INFORMATION SUPPLIED
━━━━━━━━━━
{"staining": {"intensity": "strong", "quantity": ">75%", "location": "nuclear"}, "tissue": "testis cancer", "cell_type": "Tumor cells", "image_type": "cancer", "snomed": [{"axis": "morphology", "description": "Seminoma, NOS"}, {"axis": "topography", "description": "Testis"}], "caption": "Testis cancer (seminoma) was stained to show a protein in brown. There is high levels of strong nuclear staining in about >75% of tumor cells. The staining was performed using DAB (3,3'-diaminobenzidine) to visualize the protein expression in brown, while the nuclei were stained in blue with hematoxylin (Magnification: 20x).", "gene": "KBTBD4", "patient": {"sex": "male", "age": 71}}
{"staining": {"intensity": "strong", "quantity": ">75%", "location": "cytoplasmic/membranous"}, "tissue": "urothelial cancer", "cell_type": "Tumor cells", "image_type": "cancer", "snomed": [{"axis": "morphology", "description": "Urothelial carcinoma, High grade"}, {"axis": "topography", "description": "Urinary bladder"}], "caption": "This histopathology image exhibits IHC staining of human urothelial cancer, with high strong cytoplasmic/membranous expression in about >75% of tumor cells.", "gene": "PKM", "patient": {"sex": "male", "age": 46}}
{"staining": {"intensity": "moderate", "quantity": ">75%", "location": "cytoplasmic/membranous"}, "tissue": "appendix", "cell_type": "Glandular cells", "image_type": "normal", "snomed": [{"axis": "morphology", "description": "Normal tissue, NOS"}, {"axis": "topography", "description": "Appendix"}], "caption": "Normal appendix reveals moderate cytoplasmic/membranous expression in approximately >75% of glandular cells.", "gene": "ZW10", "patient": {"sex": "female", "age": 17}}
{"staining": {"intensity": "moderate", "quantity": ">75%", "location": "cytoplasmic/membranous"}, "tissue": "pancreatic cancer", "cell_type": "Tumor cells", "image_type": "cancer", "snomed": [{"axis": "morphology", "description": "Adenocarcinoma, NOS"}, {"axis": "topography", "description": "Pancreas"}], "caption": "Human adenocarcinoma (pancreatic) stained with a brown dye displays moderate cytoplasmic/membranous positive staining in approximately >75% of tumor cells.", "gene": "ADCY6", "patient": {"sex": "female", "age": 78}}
━━━━━━━━━━
Give back the entire listing, line for line, exactly as it stands.

{"staining": {"intensity": "strong", "quantity": ">75%", "location": "nuclear"}, "tissue": "testis cancer", "cell_type": "Tumor cells", "image_type": "cancer", "snomed": [{"axis": "morphology", "description": "Seminoma, NOS"}, {"axis": "topography", "description": "Testis"}], "caption": "Testis cancer (seminoma) was stained to show a protein in brown. There is high levels of strong nuclear staining in about >75% of tumor cells. The staining was performed using DAB (3,3'-diaminobenzidine) to visualize the protein expression in brown, while the nuclei were stained in blue with hematoxylin (Magnification: 20x).", "gene": "KBTBD4", "patient": {"sex": "male", "age": 71}}
{"staining": {"intensity": "strong", "quantity": ">75%", "location": "cytoplasmic/membranous"}, "tissue": "urothelial cancer", "cell_type": "Tumor cells", "image_type": "cancer", "snomed": [{"axis": "morphology", "description": "Urothelial carcinoma, High grade"}, {"axis": "topography", "description": "Urinary bladder"}], "caption": "This histopathology image exhibits IHC staining of human urothelial cancer, with high strong cytoplasmic/membranous expression in about >75% of tumor cells.", "gene": "PKM", "patient": {"sex": "male", "age": 46}}
{"staining": {"intensity": "moderate", "quantity": ">75%", "location": "cytoplasmic/membranous"}, "tissue": "appendix", "cell_type": "Glandular cells", "image_type": "normal", "snomed": [{"axis": "morphology", "description": "Normal tissue, NOS"}, {"axis": "topography", "description": "Appendix"}], "caption": "Normal appendix reveals moderate cytoplasmic/membranous expression in approximately >75% of glandular cells.", "gene": "ZW10", "patient": {"sex": "female", "age": 17}}
{"staining": {"intensity": "moderate", "quantity": ">75%", "location": "cytoplasmic/membranous"}, "tissue": "pancreatic cancer", "cell_type": "Tumor cells", "image_type": "cancer", "snomed": [{"axis": "morphology", "description": "Adenocarcinoma, NOS"}, {"axis": "topography", "description": "Pancreas"}], "caption": "Human adenocarcinoma (pancreatic) stained with a brown dye displays moderate cytoplasmic/membranous positive staining in approximately >75% of tumor cells.", "gene": "ADCY6", "patient": {"sex": "female", "age": 78}}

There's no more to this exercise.